BRANO SELEZIONATO -

Semplicità volontaria: lavorare bene per vivere meglio?


"Lavorare per vivere e non vivere per lavorare" sembra un motto banale, ma al giorno d'oggi tanto viene sacrificato per la carriera, agire in modo differente si può
Semplicità volontaria: lavorare bene per vivere meglio?

Downshifting o semplicità volontaria è il nuovo mantra che sta prendendo piede nella società occidentale, è un movimento alla riscoperta di uno stile di vita votato ai ritmi lenti, all'ecosostenibilità e ai veri valori esistenziali.

Significa ridimensionare il significato e il ruolo dato al lavoro all'interno della vita dell'individuo alla riscoperta degli altri piaceri che riempiono l'esistenza.

Chi opta per la semplicità volontaria?

ISTRUZIONI -
(1) Con quale altro nome viene indicata la semplicità volontaria nel testo sulla semplicità volontaria?
(2) Elenca gli aspetti a cui, secondo il testo sulla semplicità volontaria, è votato lo stile di vita riscoperto dal movimento.
(3) Continua il testo sulla semplicità volontaria partendo dalla domanda finale «Chi opta per la semplicità volontaria?».

DATI REGISTRATI -
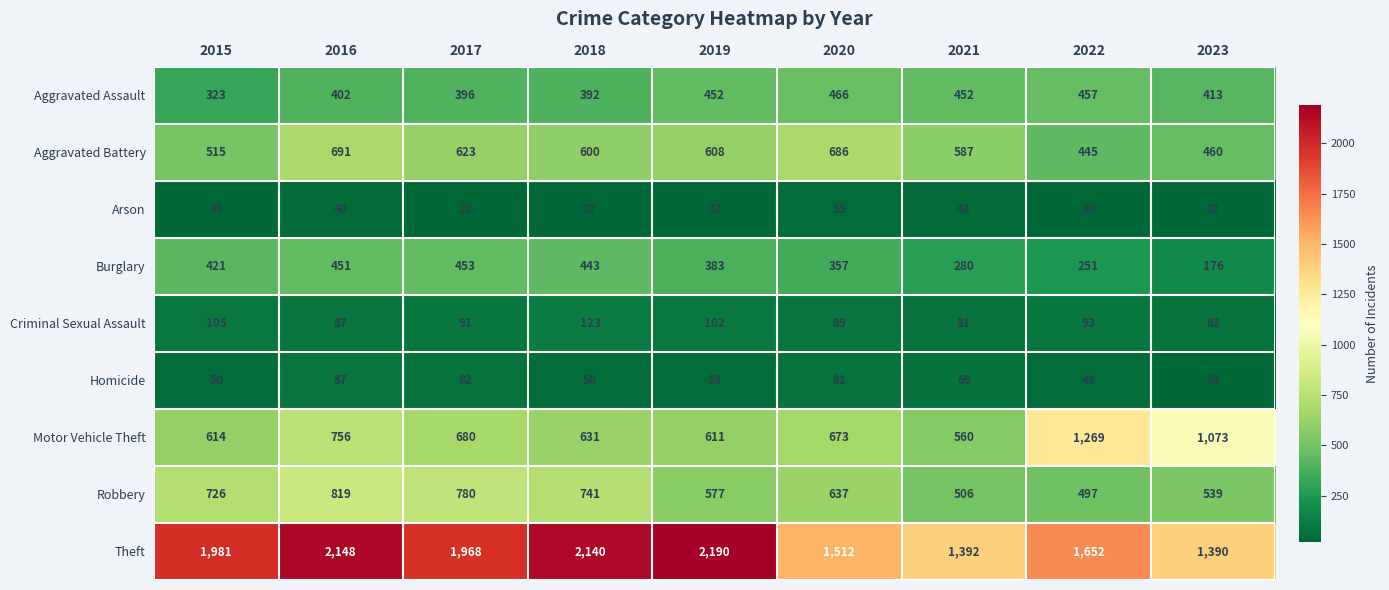

Which series has the largest range (max minus min)?

Theft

RISPOSTE AI COMPITI -
(1) Downshifting.

(2) I ritmi lenti, l'ecosostenibilità, i veri valori esistenziali.

(3)
Il termine downshifting è stato definito dall'Oxford Dictionary come lo “Scambio di una carriera economicamente soddisfacente con uno stile di vita meno faticoso e meno retribuito, ma più gratificante”. In italiano è stato tradotto con la dicitura Semplicità volontaria, ma ad oggi chi adotta questo nuovo stile di vita rientra in categorie poco semplici. Si tratta di professionisti, manager, imprenditori, laureati specializzati che rinunciano a una carriera brillante per inseguire la felicità. I promotori di questo movimento, infatti, puntano tutto sul miglioramento esistenziale con un impatto anche mondiale. Chi vive con semplicità, infatti, è anche bendisposto verso l'ecosostenibilità e il risparmio.

Lo affermava anche Albert Einstein nelle sue “Le tre regole di lavoro”, esci dalla confusione, trova semplicità.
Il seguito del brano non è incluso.